Superman Planet Found: Astrophysicist Finds Krypton in Neighboring Constellation

After a long search, the planet Krypton, home of Superman, has been found, bringing to end what was a long and intensive process.

A popular astrophysicist made the discovery and recently published the location of the long lost planet with the help of DC comics.

Neil deGrasse Tyson, director of the American Museum of Natural History's Hayden Planetarium in New York City, revealed that Krypton is a planet the is orbiting a red dwarf within a cluster of stars in a constellation fairly close to earth.
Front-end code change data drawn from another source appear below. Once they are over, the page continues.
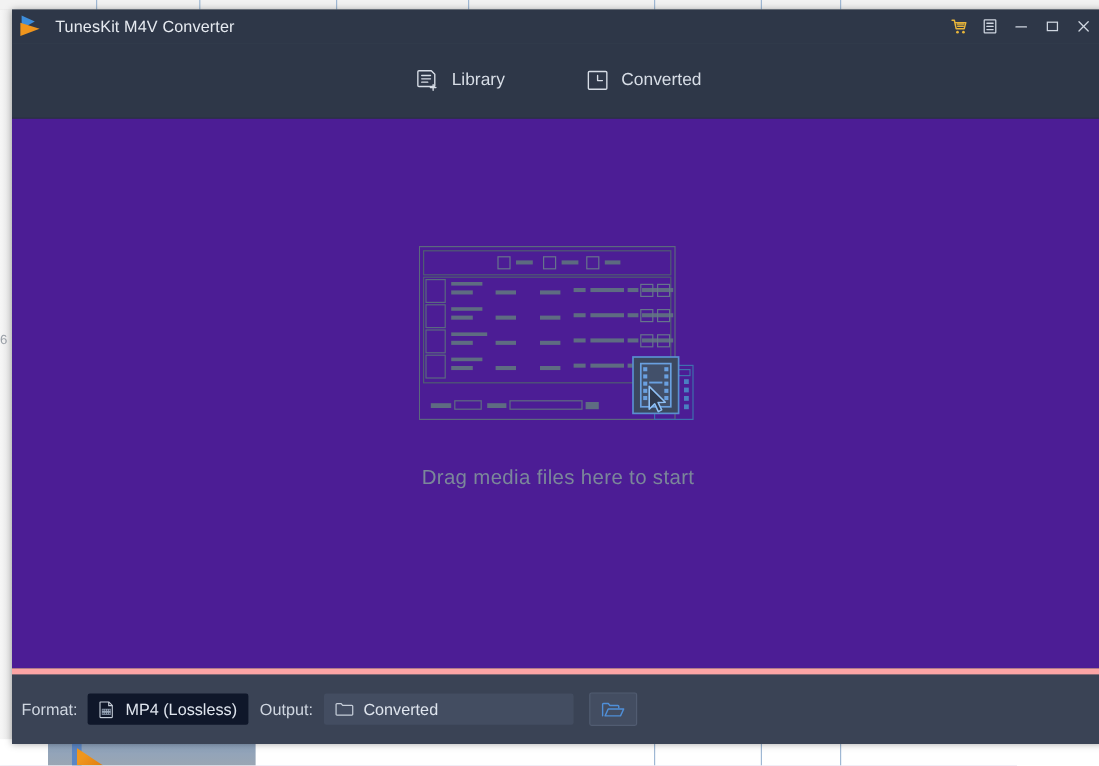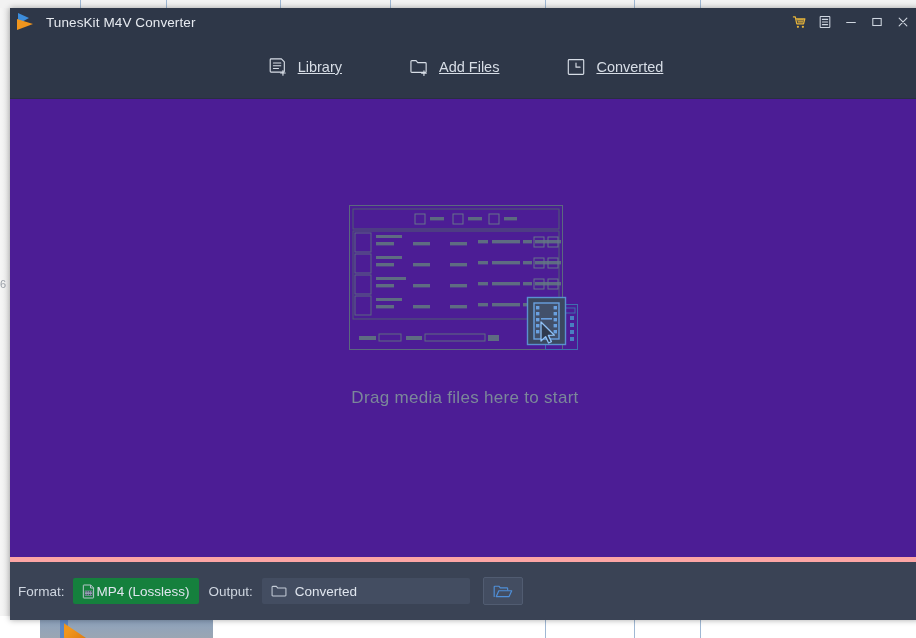--- a/index.html
+++ b/index.html
@@ -169,7 +169,6 @@
     font-size: 14.5px;
     padding: 4px 4px;
     cursor: default;
-    text-decoration: underline;
   }
   .tool-icon { width: 22px; height: 22px; flex: none; }
 

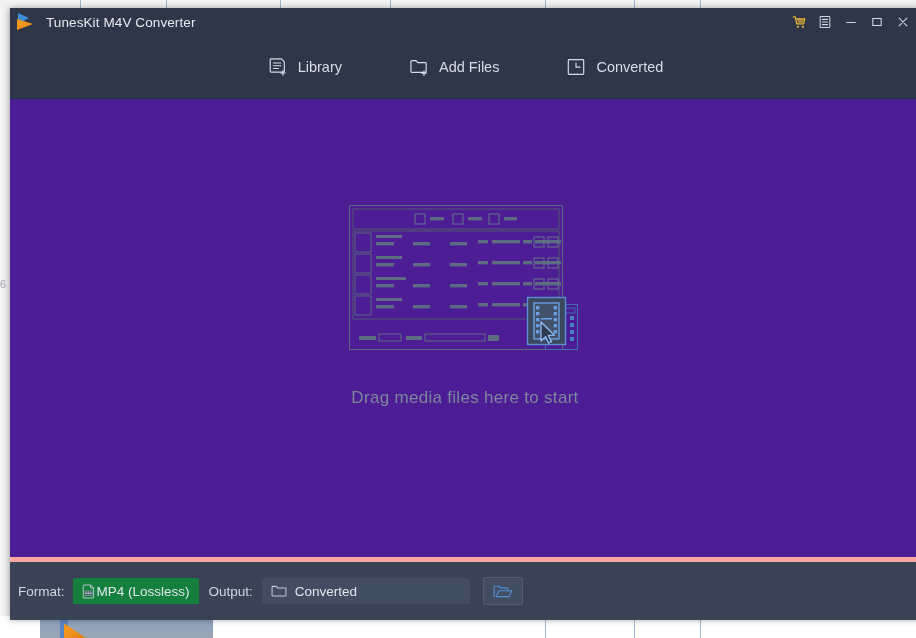--- a/index.html
+++ b/index.html
@@ -351,15 +351,6 @@
       <span>Library</span>
     </div>
 
-    <div class="tool-item">
-      <span class="tool-icon">
-        <svg width="22" height="22" viewBox="0 0 24 24" fill="none" stroke="#d7dde6" stroke-width="1.25" stroke-linecap="round" stroke-linejoin="round">
-          <path d="M3.2 6.1a1 1 0 0 1 1-1h4.6l1.8 2.1h8.2a1 1 0 0 1 1 1v8.6a1 1 0 0 1-1 1H4.2a1 1 0 0 1-1-1z"></path>
-          <path d="M17.4 16.2v5M14.9 18.7h5"></path>
-        </svg>
-      </span>
-      <span>Add Files</span>
-    </div>
 
     <div class="tool-item">
       <span class="tool-icon">

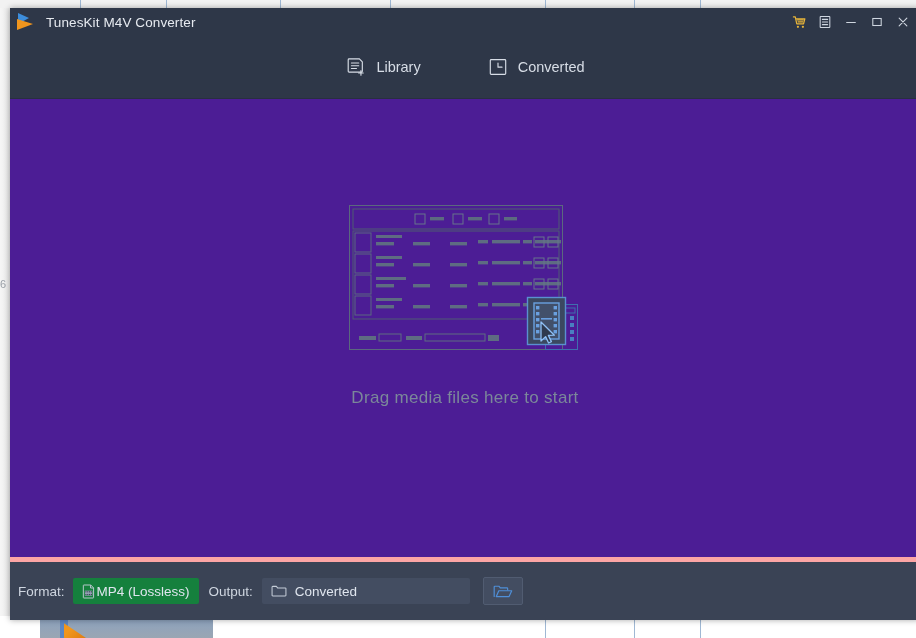--- a/index.html
+++ b/index.html
@@ -216,9 +216,9 @@
     height: 26px;
     display: flex;
     align-items: center;
-    gap: 0;
+    gap: 8px;
     padding: 0 9px;
-    background: #15803d;
+    background: #0f172a;
     border-radius: 2px;
     cursor: default;
     text-align: center;

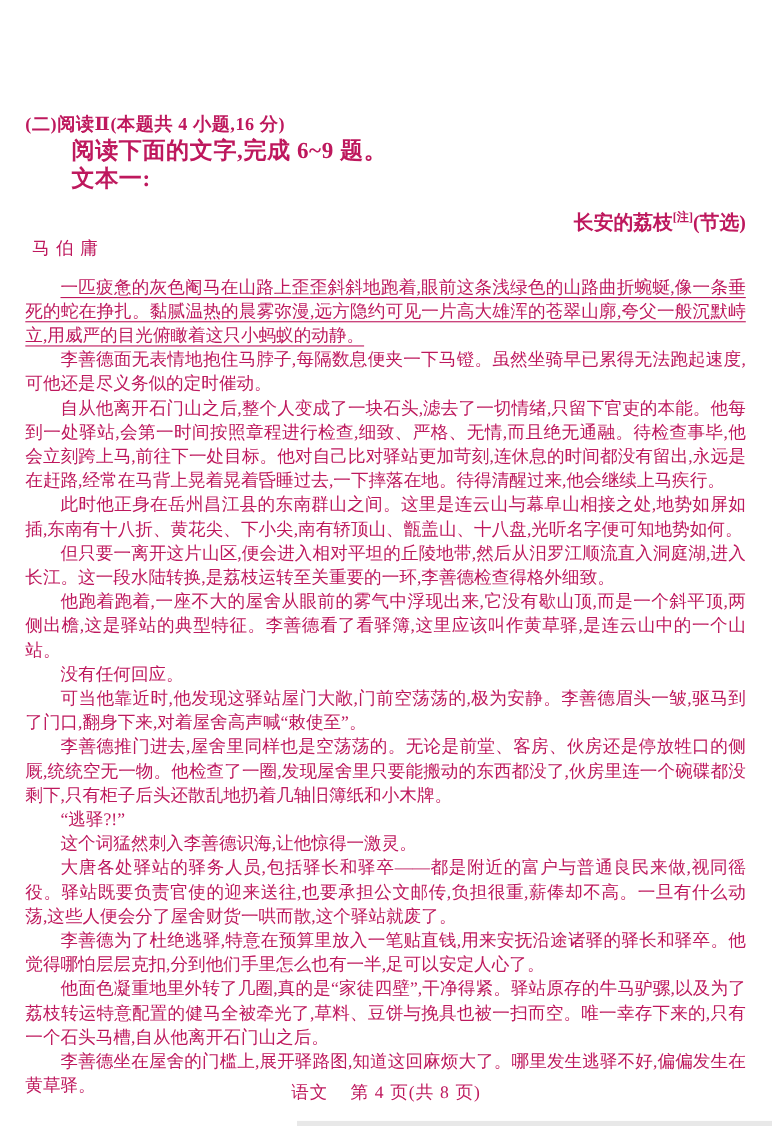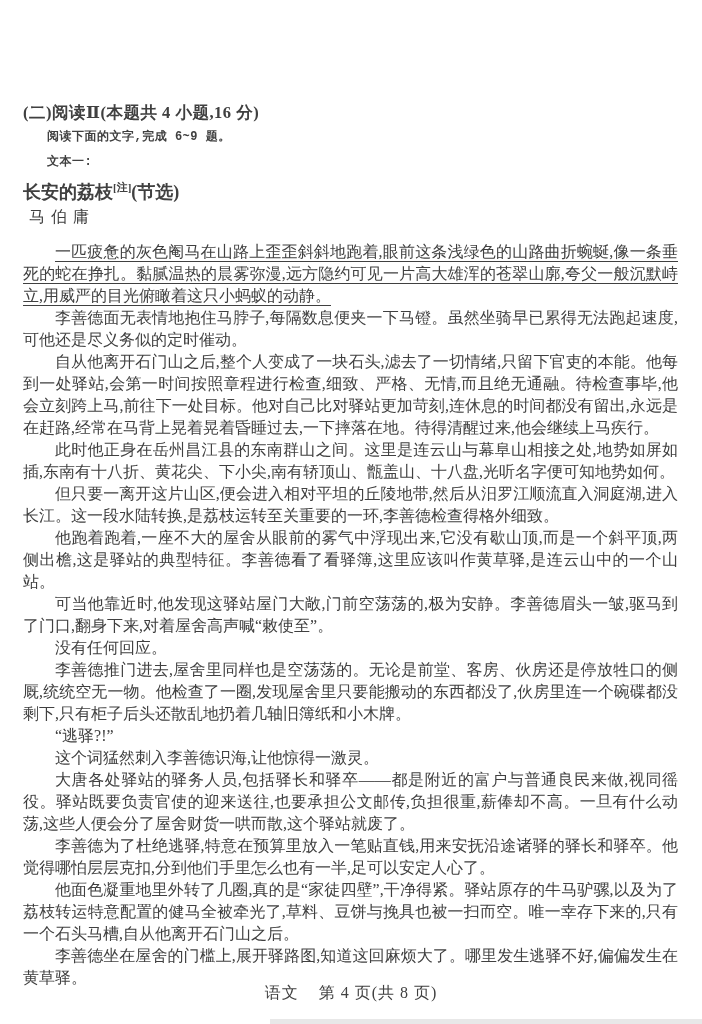--- a/index.html
+++ b/index.html
@@ -12,7 +12,7 @@
     width: 702px;
     height: 1024px;
     background: #ffffff;
-    color: #404040;
+    color: #be185d;
     font-family: "Liberation Serif", "DejaVu Serif", serif;
     overflow: hidden;
     box-sizing: border-box;

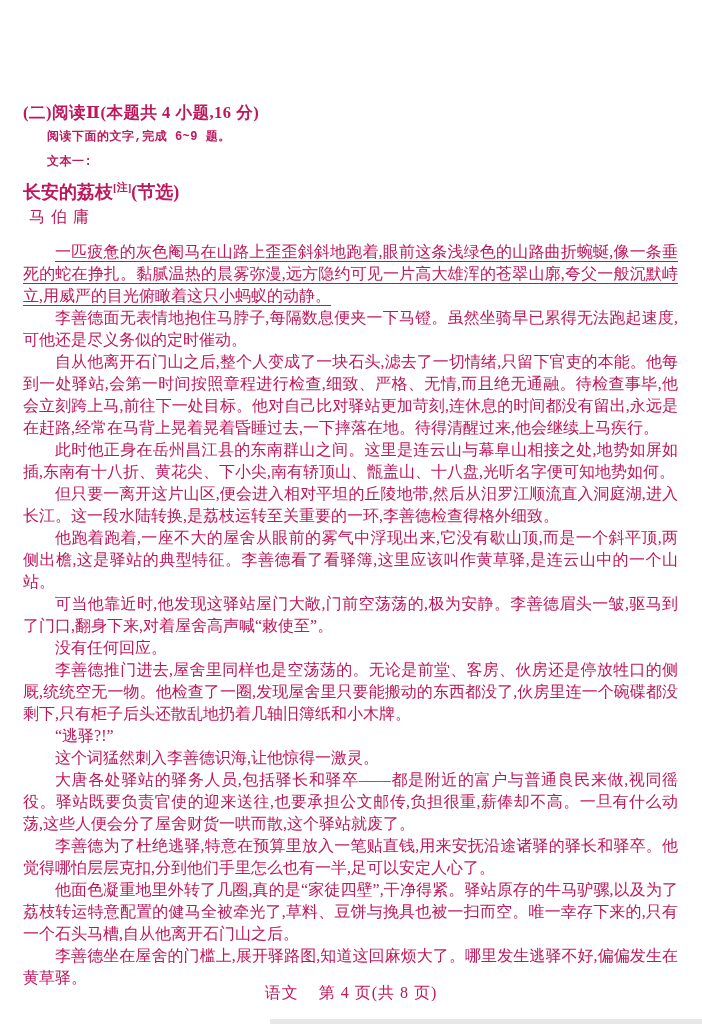--- a/index.html
+++ b/index.html
@@ -29,11 +29,10 @@
   .instruction,
   .text-label {
     font-weight: 700;
-    font-size: 12px;
+    font-size: 21px;
     line-height: 25px;
     text-indent: 2em;
     letter-spacing: 0.5px;
-    font-family: Liberation Mono, monospace;
   }
   .title-line {
     text-align: left;

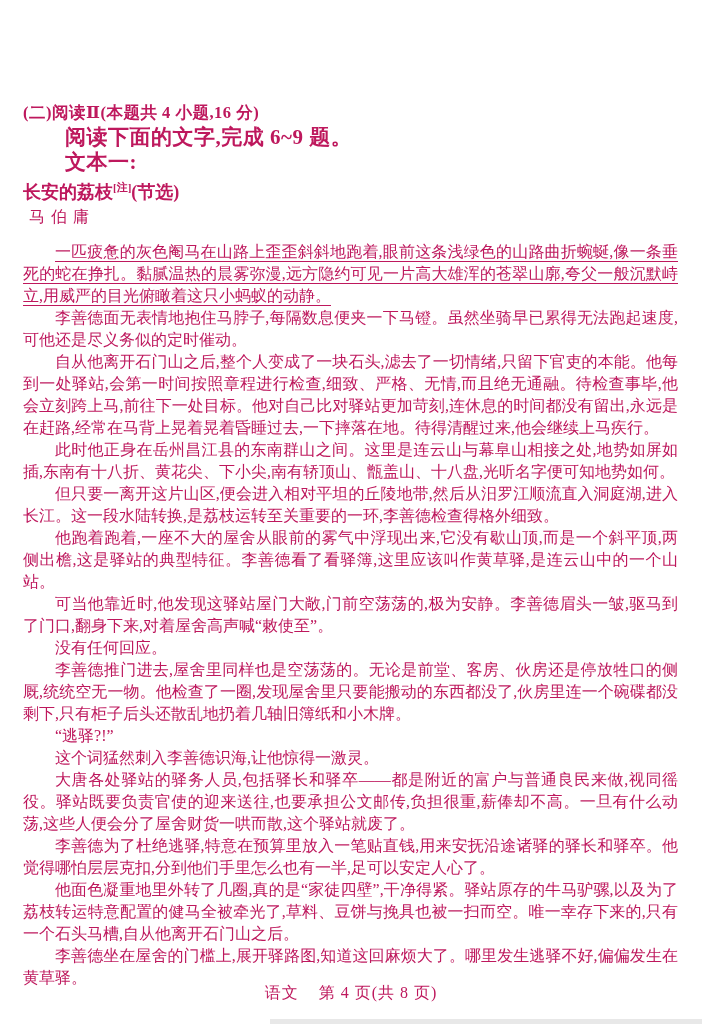--- a/index.html
+++ b/index.html
@@ -35,11 +35,11 @@
     letter-spacing: 0.5px;
   }
   .title-line {
-    text-align: left;
+    text-align: right;
     font-weight: 700;
     font-size: 18px;
     line-height: 26px;
-    margin-top: 4px;
+    margin-top: 14px;
   }
   .title-line sup {
     font-size: 11px;

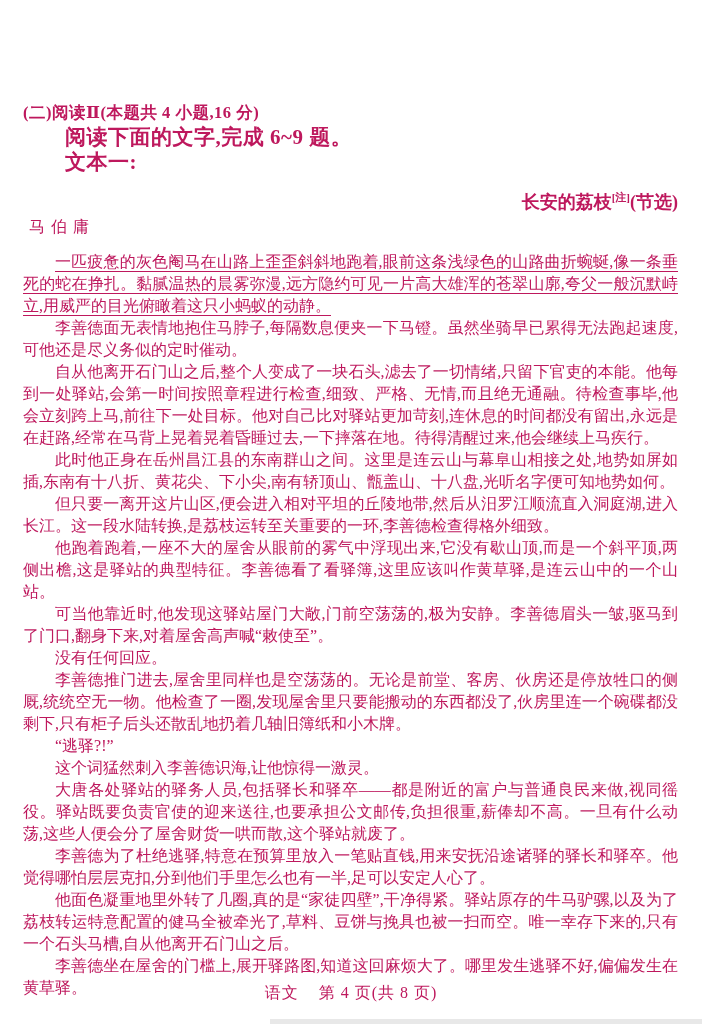--- a/index.html
+++ b/index.html
@@ -116,8 +116,8 @@
         <p class="para">此时他正身在岳州昌江县的东南群山之间。这里是连云山与幕阜山相接之处,地势如屏如插,东南有十八折、黄花尖、下小尖,南有轿顶山、甑盖山、十八盘,光听名字便可知地势如何。</p>
         <p class="para">但只要一离开这片山区,便会进入相对平坦的丘陵地带,然后从汨罗江顺流直入洞庭湖,进入长江。这一段水陆转换,是荔枝运转至关重要的一环,李善德检查得格外细致。</p>
         <p class="para">他跑着跑着,一座不大的屋舍从眼前的雾气中浮现出来,它没有歇山顶,而是一个斜平顶,两侧出檐,这是驿站的典型特征。李善德看了看驿簿,这里应该叫作黄草驿,是连云山中的一个山站。</p>
+        <p class="para">没有任何回应。</p>
         <p class="para">可当他靠近时,他发现这驿站屋门大敞,门前空荡荡的,极为安静。李善德眉头一皱,驱马到了门口,翻身下来,对着屋舍高声喊“敕使至”。</p>
-        <p class="para">没有任何回应。</p>
         <p class="para">李善德推门进去,屋舍里同样也是空荡荡的。无论是前堂、客房、伙房还是停放牲口的侧厩,统统空无一物。他检查了一圈,发现屋舍里只要能搬动的东西都没了,伙房里连一个碗碟都没剩下,只有柜子后头还散乱地扔着几轴旧簿纸和小木牌。</p>
         <p class="para">“逃驿?!”</p>
         <p class="para">这个词猛然刺入李善德识海,让他惊得一激灵。</p>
Superman's home planet is located 27.1 light-years from Earth, in the southern constellation known as Corvus and circles around the red dwarf star called LHS 2520. Tyson explained that a red dwarf star is smaller and much cooler than our sun and occurs when a star is nearing the end of its life cycle.

The search for superman's home planet was started after DC Comics wanted to add the search for Krypton to their story line and found a more than willing Tyson to aid in the search.

"As a native of Metropolis, I was delighted to help Superman, who has done so much for my city over all these years," a playful Tyson said in a statement. "And it's clear that if he weren't a superhero he would have made quite an astrophysicist."

The new edition to the comic series, Action Comics Superman #14, titled "Star Light, Star Bright," is due out on Wednesday, and Tyson makes an appearance in the new comic as he helps Superman on his quest.

"This is a major milestone in the Superman mythos that gives our super hero a place in the universe," DC Entertainment co-publisher Dan DiDio said in a statement.

"Having Neil deGrasse Tyson in the book was one thing, but by applying real-world science to this story he has forever changed Superman's place in history. Now fans will be able to look up at the night's sky and say, 'That's where Superman was born,'" he added.